Por: Jesús Rafael
Barreto | Jueves, 21/02/2019 10:46 AM | Versión para imprimir
He leído con mucha atención la carta que envía al señor
Maduro, pero he reparado más en la parte que concierne a mi profesión militar,
y basado en eso parece que usted cree que no sabemos lo que pasa realmente en
nuestro país, por lo que no es necesario que ningún familiar nos lo diga. Con
qué desparpajo usted y otros como usted nos ofenden a diario y sin embargo,
claman por nuestra presencia para que le hagamos el trabajo a quienes nuevamente
nos quieren tener para reprimir al pueblo del cual soy parte y lo sufro porque
nosotros venimos de allí.
Como usted lo dice, sí es cierto que prestamos
juramento de defender a la patria y a sus instituciones, y eso implica respetar
las leyes y el ordenamiento jurídico de la nación. De nada valdrá que traten de
darnos casquillo con eso de que servimos a la defensa de una parcialidad
política, no lo creemos así. De hecho, ¿Usted respeta las leyes y el
ordenamiento jurídico de la nación? ¿Cómo interpreta la autojuramentación como
presidente de quien asumo, goza de su simpatía? ¿Está usted de acuerdo que
nosotros recibamos órdenes desde los Estados Unidos? ¿Respeta usted como
sacerdote las leyes de Dios o ha pedido ayuda a alguien para darle un golpe al
Papa Francisco? ¿Cumple usted con sus funciones eclesiales o se aprovecha de su
jerarquía religiosa para atentar en contra de la otra mitad de pueblo que
ignora y que está con el gobierno? ¿Está siendo usted justo cuando trata de
ignorar al pueblo que está con el presidente o eso no es pueblo? Usted habla en
nombre de un pueblo sin saber lo que piensa o mejor dicho sí lo sabe. ¡No se
haga el loco!
Es cierto que corremos muchos peligros. A diario
quienes somos militares los corremos, no sé si los curas lo corren con la misma
intensidad. Lo dudo. Sin embargo, desde que mi comandante Chávez fue presidente
sentí que las confrontaciones con la iglesia católica tuvieron que ver con sus
intereses particulares y personales que fueron tocados y hasta hoy, ustedes
buscan apoyo en nosotros, en nuestra ignorancia según lo interpreto de su
cantinflérica carta en la cual hace muchos rodeos para decirnos que nos le alcemos
al gobierno.
Hoy más que nunca, sabemos de dónde venimos. Usted en
su carta nos trata como retrasados mentales, tratando de jugar con nuestros
miedos; al respecto nos dice: "¿Cómo quedaría la conciencia de ustedes si
le dispararan al pueblo, cuándo lo atropellan con el abuso de autoridad?"

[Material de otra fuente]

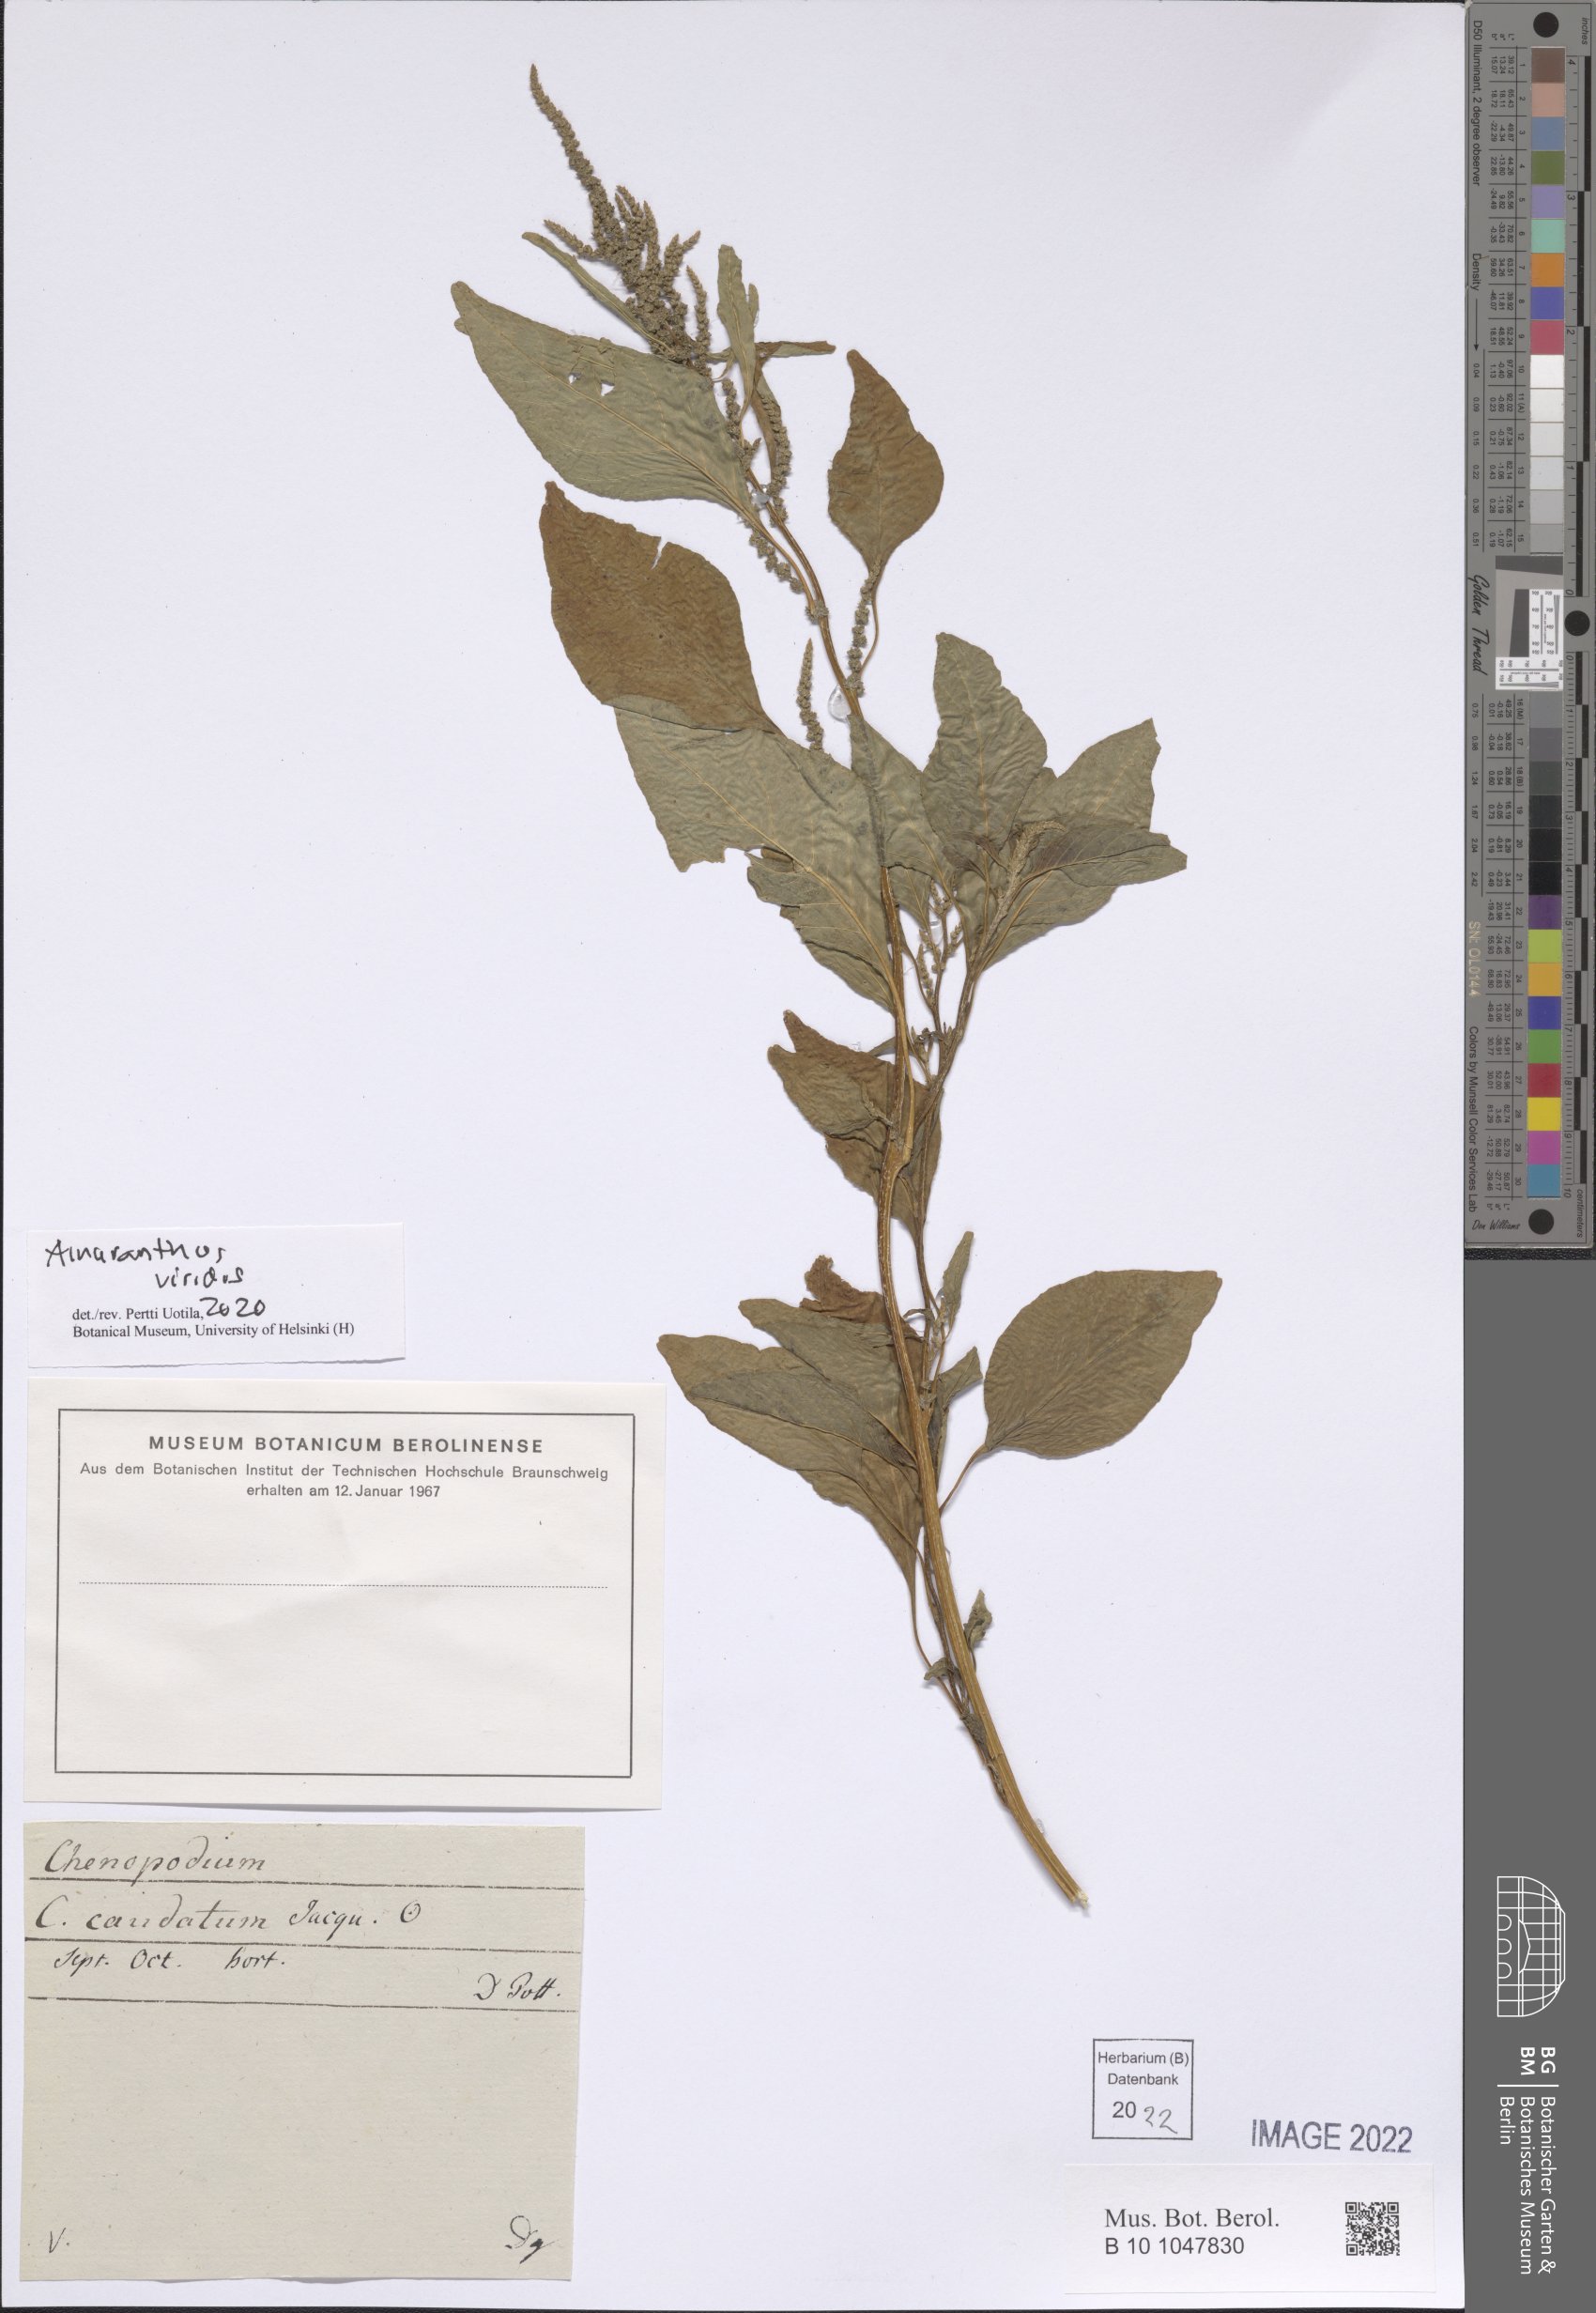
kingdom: Plantae
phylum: Tracheophyta
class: Magnoliopsida
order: Caryophyllales
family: Amaranthaceae
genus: Amaranthus
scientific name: Amaranthus viridis
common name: Slender amaranth
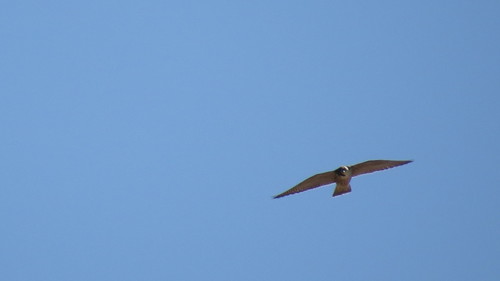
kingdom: Animalia
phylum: Chordata
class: Aves
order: Falconiformes
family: Falconidae
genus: Falco
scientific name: Falco peregrinus
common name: Peregrine falcon
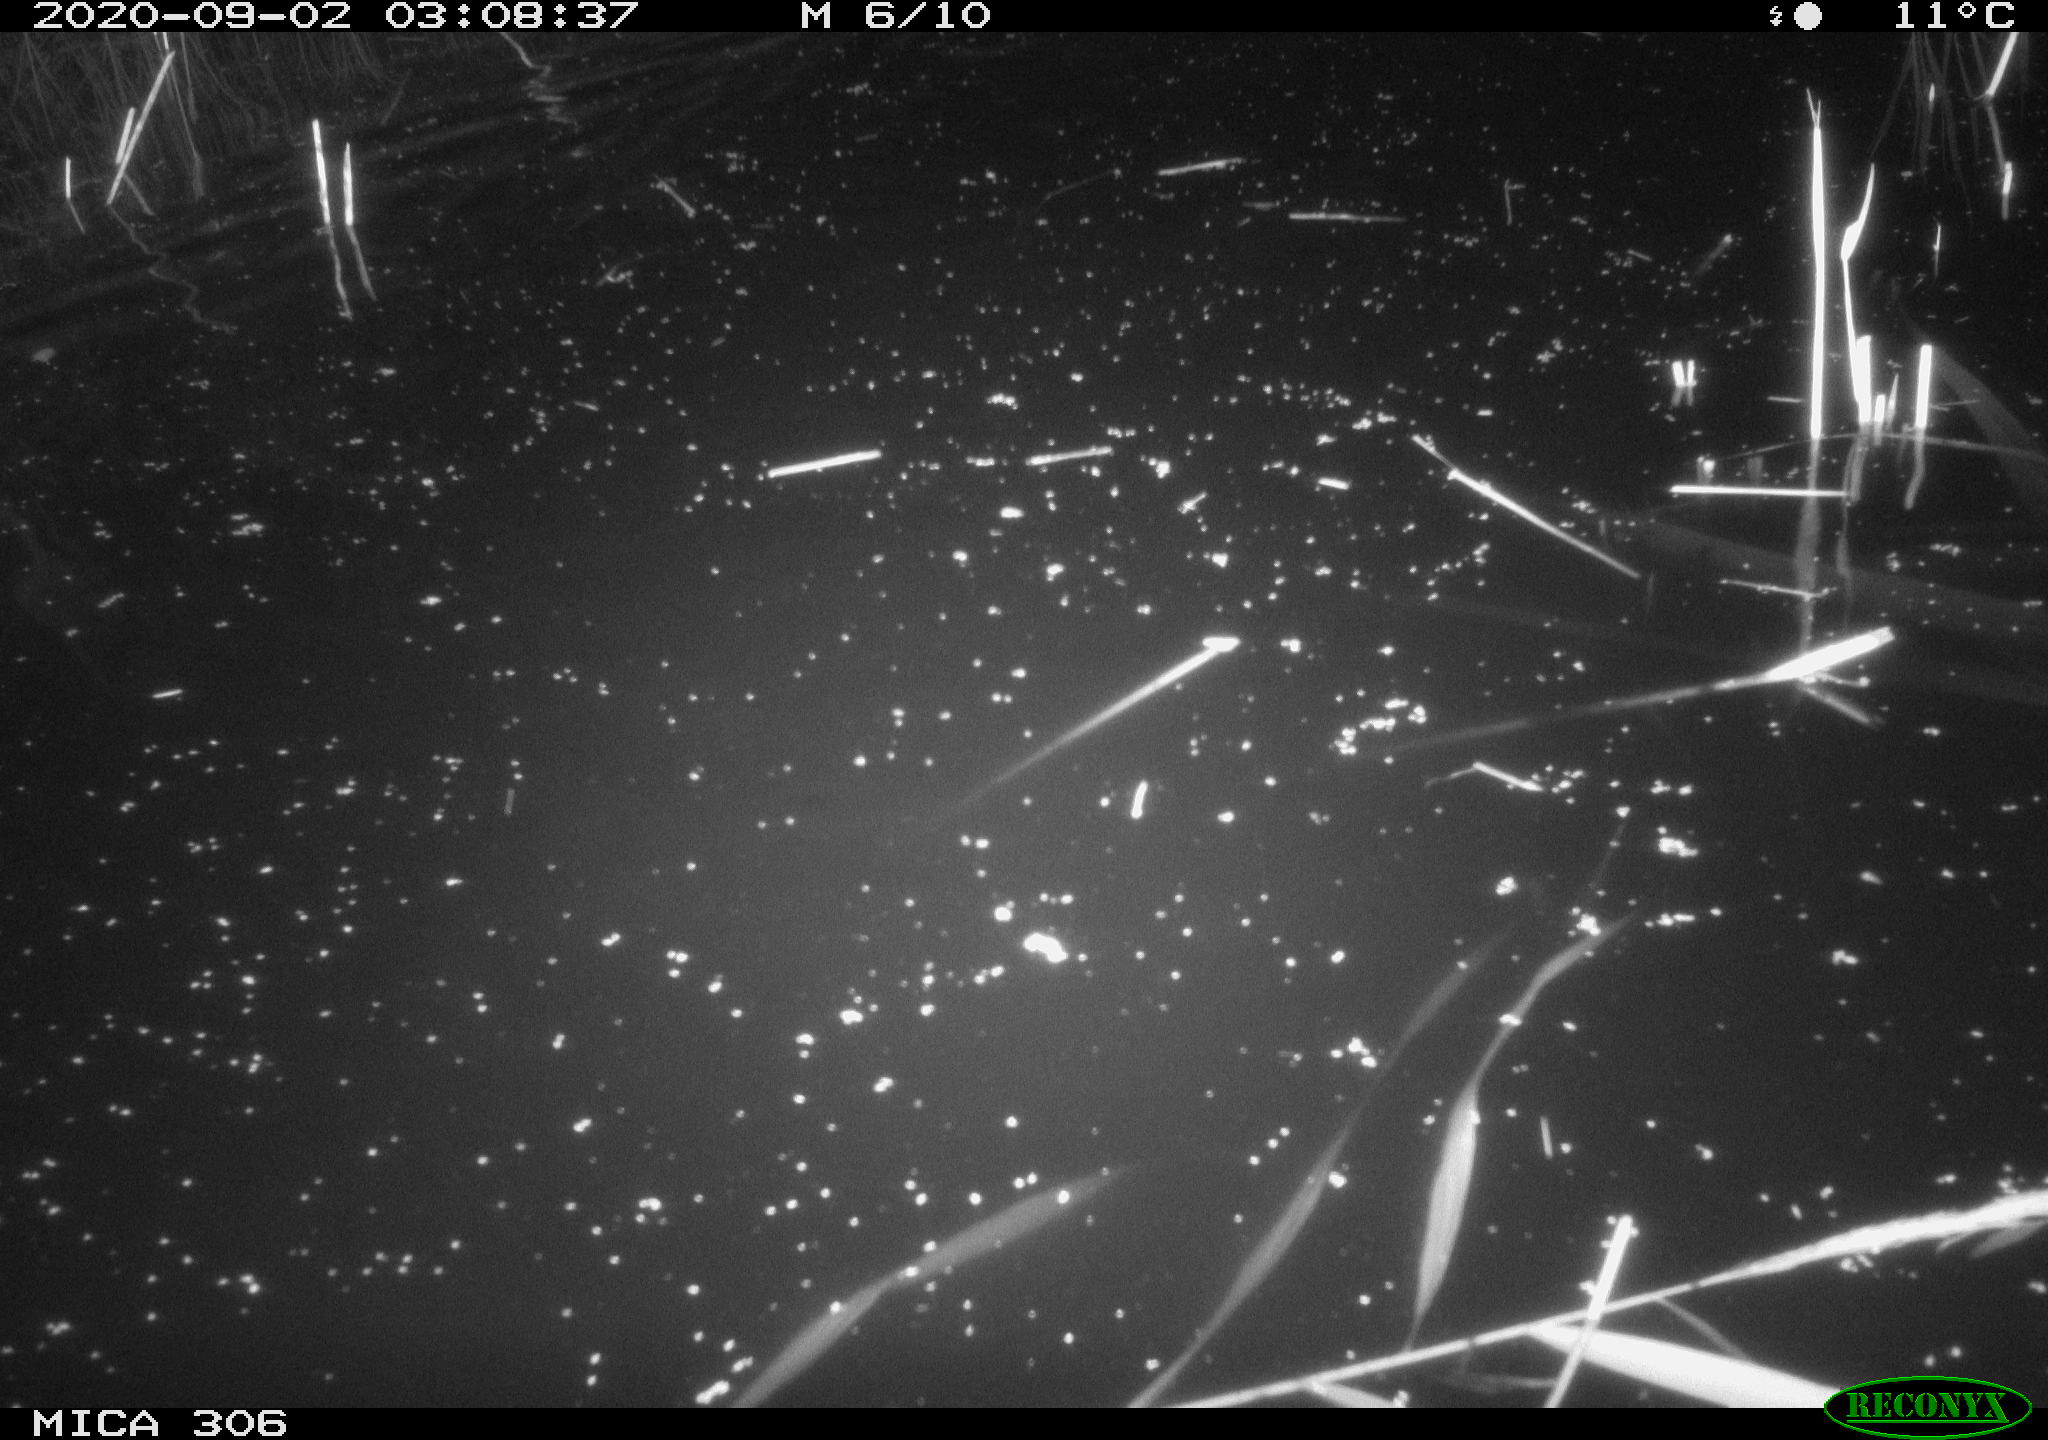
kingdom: Animalia
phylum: Chordata
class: Mammalia
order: Rodentia
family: Cricetidae
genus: Ondatra
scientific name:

y trata de asustarnos con el juicio de Dios y, en base a ello, yo le pregunto:
¿Ya usted debe saber cómo es estar desnudo con la conciencia, porque ya Dios
debe saber y conocer la carta irrespetuosa que usted dirige al señor Maduro, su
presidente, aunque en su corazón y su fe ya debe estar Guaidó?
Yo le prometo que escucharé la voz del pueblo, pero
usted también, como la canción escuché la voz de Jesús; como lo
refirió José
Ignacio Víctor Eyzaguirre, desde tiempos muy remotos, allá por el año
1875,
"Nosotros no podemos tener otros combates que los de la fe, ni para
combatir
por esta, más armas que aquellas que nos dio el Salvador... la
predicación de
la palabra de Dios que destruye todos los errores, la confesión que
borra todos
los pecados, la enseñanza hecha con palabras y con ejemplos que vence
todo
género de dificultades: Todo esto nos dejó el Salvador como armas para
combatir
por su fe, por su religión y por su iglesia; y éstas son las que debemos
llevar
en nuestras manos y esgrimir impertérritos, lidiando por los intereses
de Dios" ¿Eso lo ha hecho usted o se ha dejado llevar por la política?
Finalmente, después de leer su carta quiero dejarle
esta reflexión del citado autor para que retome su camino: "Mas no nos
hagamos hombres políticos, ni aun a pretexto de parecernos que de tal o cual
elección resulta bien para la iglesia; porque este no es repito, sino un
pretexto que cobija ordinariamente pasiones mezquinas, aspiraciones personales
y mil otros defectos propios de la miseria y debilidad humana. Procedamos
siempre como ministros de Cristo y dispensadores de sus bienes eternos, y no
nos rebajemos para ensuciar la limpieza de nuestro carácter en intrigas
miserables".
Mientras tanto, yo seguiré cumpliendo fielmente con la
Constitución y leyes de mi país, para eso juré cuando me hice militar.